_Quoted text_
——

Next week we will post a video, showing the book in all it’s glory to those who do not own, or have access to a copy (which is most of us!)
A huge thank you to all who have dropped by and especially those who have contributed in the first month of the Photo Book Club, looking at Robert Frank’s ‘The Americans’. We have compiled an archive of the posts below for future reference and will also be listed under the reading list page.
Below is a short introduction and trailer to Philippe Séclier’s film ‘An American Journey’ which follows in the footsteps of Frank’s own journey. We are keen to hear from any who have seen the film and could offer their comments? The DVD is available here.
UPDATE: A excerpt of Rich Beaubien’s review for the film is shown below. His full review can be seen in the comments section. Big thanks to Rich for this!
In contemporary photography, everybody agrees there is a “before” and an “after” The Americans, Robert Frank’s 1958 photographic manifesto.
Half a century later, French director Philippe Séclier decided to follow in Robert Frank’s footsteps to explore the spirit of the “Beat Generation” and the impact of his book, The Americans, not only on the art of photography, but also on american culture.
From Texas to Montana, from Nebraska to Louisiana, from New York to San Francisco, An American Journey is a 15,000 miles odyssey through contemporary America, moving between past and present, photography and cinema, and two Americas, separated by time.
Though I’ve picked up many ideas about visual structure from cinematographers and films I’m just not a regular movie-goer so my not having seen this film is both typical and true but seeing a Twitter message come across my screen from the folks here at The Photo Book Club piqued my interest.
Philippe Séclier’s engaging, one hour long, documentary starts out as a film about the making of a book. Séclier spent two years (2005-2007) retracing the Frank travels around the United States interweaving interviews with attempts to revisit a handful of the book’s most famous photos.
San Francisco-area photographer Wayne Morris describes how Frank made a ‘first cut’ by actually cutting individual frames from strips of negatives and skipped making contact sheets. Anne Tucker the curator at the Museum of Fine Arts in Houston, Texas thumbs through the dummy of the book made by Robert Frank in 1957.
Sarah Greenough, a curator at the National Gallery of Art and curator of the exhibition Looking in: Robert Frank’s The Americans and editor of the catalogue, is seen thumbing through some beautiful photographs that Frank did not to include in his book. “He could have made an even more negative view of America,” she says.
Stuart Alexander speaks of the initial critical reception of The Americans that the photos were not about “all” Americans and maybe “Some Americans” was more appropriate.But the film isn’t really about Robert Frank or The Americans it’s about Séclier’s view of America and as Ed Ruscha acknowledges in the film, “It takes an outsider, really, to show us what’s it all about. We don’t know ourselves.”
I recommend the film for those you haven’t seen it. It’s only an hour and if you are familiar with Robert Frank’s ‘The Americans’ it will be a well spent enjoyable hour.
This post, looking at ‘The Americans in Context’ has been written by John Edwin Mason is a writer and photographer who teaches African history and the history of photography at the University of Virginia. You can read his fantastic blog here and follow John on twitter here. A big thank you to John for this contribution, if anyone else would like to write on the Photo Book Club, pop us an email.
Wayne Ford’s perceptive comments about the ways in which The Americans was received, when it appeared in the United States, have got me thinking about the historical context within which Frank made and published his photographs. That context — riddled as it is with complexities and contradictions — can itself suggest a series of commentaries about both the photographs and the ways in which people responded to them.

——

_Given records_
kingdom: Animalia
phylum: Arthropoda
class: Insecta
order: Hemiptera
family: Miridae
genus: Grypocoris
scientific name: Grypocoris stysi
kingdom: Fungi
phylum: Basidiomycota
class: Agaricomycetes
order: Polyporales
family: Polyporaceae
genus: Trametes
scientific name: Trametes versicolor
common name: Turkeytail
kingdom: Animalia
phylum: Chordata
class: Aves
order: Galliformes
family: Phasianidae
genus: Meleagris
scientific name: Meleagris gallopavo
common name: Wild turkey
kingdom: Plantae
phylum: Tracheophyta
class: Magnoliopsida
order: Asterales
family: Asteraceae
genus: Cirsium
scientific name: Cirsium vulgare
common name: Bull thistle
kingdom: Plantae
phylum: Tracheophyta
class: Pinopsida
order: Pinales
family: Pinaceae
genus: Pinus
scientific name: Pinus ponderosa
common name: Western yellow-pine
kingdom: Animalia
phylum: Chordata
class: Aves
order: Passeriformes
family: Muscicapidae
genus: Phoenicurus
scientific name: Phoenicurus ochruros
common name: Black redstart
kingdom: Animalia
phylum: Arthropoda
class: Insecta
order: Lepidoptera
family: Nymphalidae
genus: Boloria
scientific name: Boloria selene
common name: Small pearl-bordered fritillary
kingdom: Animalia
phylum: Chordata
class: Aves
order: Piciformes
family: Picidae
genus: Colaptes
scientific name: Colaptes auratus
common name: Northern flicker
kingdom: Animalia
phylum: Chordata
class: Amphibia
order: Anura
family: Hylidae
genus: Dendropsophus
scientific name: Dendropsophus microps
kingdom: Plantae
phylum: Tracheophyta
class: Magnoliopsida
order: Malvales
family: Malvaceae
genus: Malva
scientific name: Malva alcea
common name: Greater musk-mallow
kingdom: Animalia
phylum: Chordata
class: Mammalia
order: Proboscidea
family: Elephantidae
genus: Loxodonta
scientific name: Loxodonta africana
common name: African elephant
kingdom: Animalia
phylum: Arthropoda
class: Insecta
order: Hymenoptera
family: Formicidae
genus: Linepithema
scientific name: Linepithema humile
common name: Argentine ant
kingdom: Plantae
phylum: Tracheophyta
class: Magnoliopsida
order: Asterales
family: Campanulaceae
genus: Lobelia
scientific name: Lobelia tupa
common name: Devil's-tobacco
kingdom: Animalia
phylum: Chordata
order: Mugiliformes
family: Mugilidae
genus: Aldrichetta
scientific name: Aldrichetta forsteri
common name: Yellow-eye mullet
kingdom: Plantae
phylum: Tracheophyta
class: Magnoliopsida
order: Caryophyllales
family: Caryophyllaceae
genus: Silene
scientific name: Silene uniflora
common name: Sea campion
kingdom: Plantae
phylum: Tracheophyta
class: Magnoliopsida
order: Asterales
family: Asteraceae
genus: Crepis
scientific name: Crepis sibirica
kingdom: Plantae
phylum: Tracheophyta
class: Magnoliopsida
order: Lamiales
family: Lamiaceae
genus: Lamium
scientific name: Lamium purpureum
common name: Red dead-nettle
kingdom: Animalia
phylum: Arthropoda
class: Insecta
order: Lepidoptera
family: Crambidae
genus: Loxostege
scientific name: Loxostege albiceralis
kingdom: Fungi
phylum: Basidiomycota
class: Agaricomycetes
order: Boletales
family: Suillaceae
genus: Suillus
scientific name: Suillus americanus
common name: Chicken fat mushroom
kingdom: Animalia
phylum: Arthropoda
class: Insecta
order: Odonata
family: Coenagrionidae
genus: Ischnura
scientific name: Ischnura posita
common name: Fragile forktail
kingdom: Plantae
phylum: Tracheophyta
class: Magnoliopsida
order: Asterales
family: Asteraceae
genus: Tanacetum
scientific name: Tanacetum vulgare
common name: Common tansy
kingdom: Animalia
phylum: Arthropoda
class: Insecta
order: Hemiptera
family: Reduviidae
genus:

——

_Exercise objective_
Copy everything in the Photo Book Club post from "UPDATE: A excerpt" down to "1958 photographic manifesto.", replacing "review" with "critique" each time it occurs.

_Problem solution_
UPDATE: A excerpt of Rich Beaubien’s critique for the film is shown below. His full critique can be seen in the comments section. Big thanks to Rich for this!
In contemporary photography, everybody agrees there is a “before” and an “after” The Americans, Robert Frank’s 1958 photographic manifesto.